_SET PROBLEM_. Set down word for word the lines below, starting at the one that contains "pattern 3h38m43s, with" and ending at the one that contains "Time: 1h52m10s".

-- Begin SOURCE MATERIAL --

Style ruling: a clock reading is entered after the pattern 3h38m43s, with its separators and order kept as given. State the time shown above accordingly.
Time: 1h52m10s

-- End SOURCE MATERIAL --
-- Begin SOURCE MATERIAL --

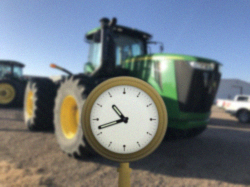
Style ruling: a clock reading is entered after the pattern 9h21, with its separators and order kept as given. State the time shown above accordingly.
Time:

-- End SOURCE MATERIAL --
-- Begin SOURCE MATERIAL --

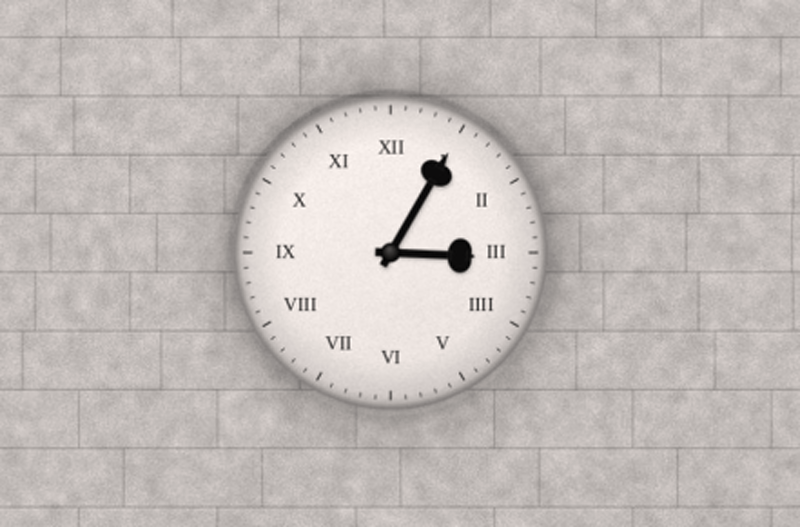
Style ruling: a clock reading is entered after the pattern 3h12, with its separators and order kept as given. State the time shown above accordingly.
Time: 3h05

-- End SOURCE MATERIAL --

_ANSWER TO THIS TASK_.
Style ruling: a clock reading is entered after the pattern 3h38m43s, with its separators and order kept as given. State the time shown above accordingly.
Time: 1h52m10s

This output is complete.